Did you ever wonder why eating out tastes so good? The answer lies in restaurants' not-so-secret ingredients, like butter, oil, sugar and salt. All of these are classic culinary methods of adding flavor, but too much of any can be harmful to your overall health. Meals high in calories, sodium, fat, cholesterol and low-grade carbs abound on menus at fast food joints and chain restaurants, but these perpetrators need to be avoided at all costs - even if they are on the value menu.
With some detective work from Andrew Knowlton, restaurant editor for Bon Appetit magazine, Dr. Oz has identified the 6 worst meals in America. Here are Dr. Oz's Most Wanted:
#6 Most Wanted
Breakfast Sandwich: pancake-wrapped egg, sausage and cheese
This meal was caught with 973 milligrams of cholesterol. The average amount recommended per day is 300 milligrams.
Breakfast provides the fuel that gets you going every day. Don't start out on an unhealthy note by choosing a cholesterol-laden breakfast sandwich. Eggs, sausage and cheese stuffed in any kind of bread - even whole-grain - is not a healthy combo. But wrapped in a pancake? That's a serious offense. Restaurant sleuth Andrew came across this item on a diner menu. "And if that wasn't bad enough," he says, "it was served with syrup and butter on the side."
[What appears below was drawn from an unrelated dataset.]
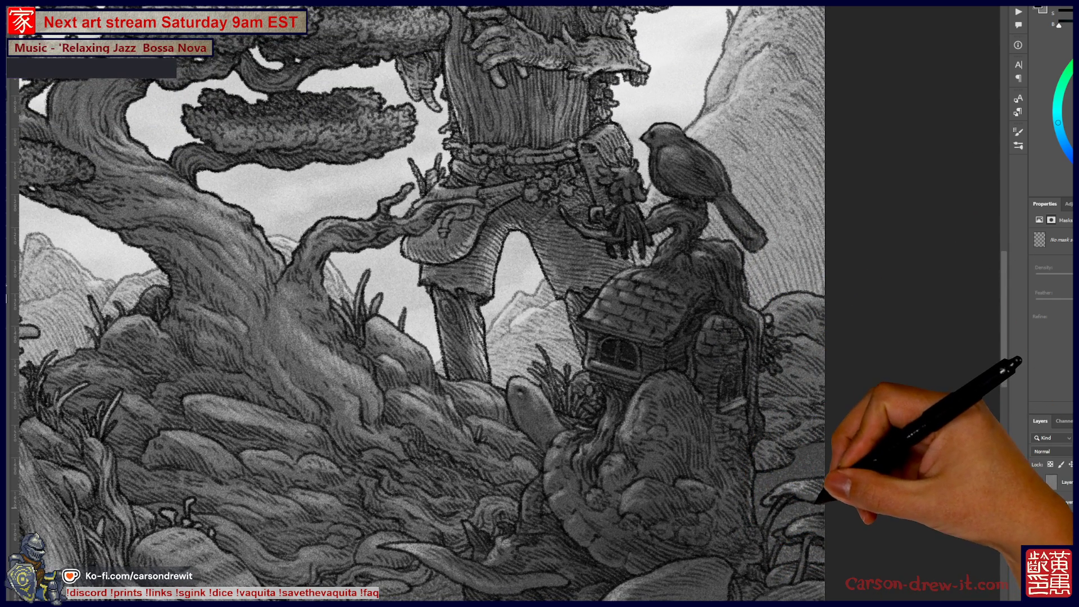
scroll(422, 304, "down", 2)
Choose cholesterol-lowering steel-cut oats or low-fat yogurt with fresh berries instead.
#5 Most Wanted
Chicken burrito and chips
This lunch special was caught loaded with 1700 calories. On average, adult women need about 2000 calories per day. Remember, exact recommended caloric intake varies based on age, gender, exercise habits, etc. Click here to read about daily calorie intake.
Beware: a chicken burrito may resemble a simple sandwich, but once unwrapped, it's clear this culprit is hiding high calorie ingredients like refried beans, white rice, cheddar cheese and sour cream. This meal is often accompanied by the standard chips and salsa, racking up even more calories.
#4 Most Wanted
Fish encrusted with parmesan cheese, served with spicy rice
This salt-laden dish was caught containing 3300 milligrams of sodium; the average maximum daily intake should be 2300 milligrams.
You think you're making a healthy choice by ordering the fish, but not if it's served encrusted with salty breadcrumbs and parmesan cheese and seasoned rice on the side.
"When you go to culinary school, the first thing they teach you is salt equals flavor," says Andrew. But you can't tell how much salt you're getting unless you're doing the cooking. To better control your salt intake, reach for fresh or dried herbs, like basil or rosemary, which add flavor without the sodium.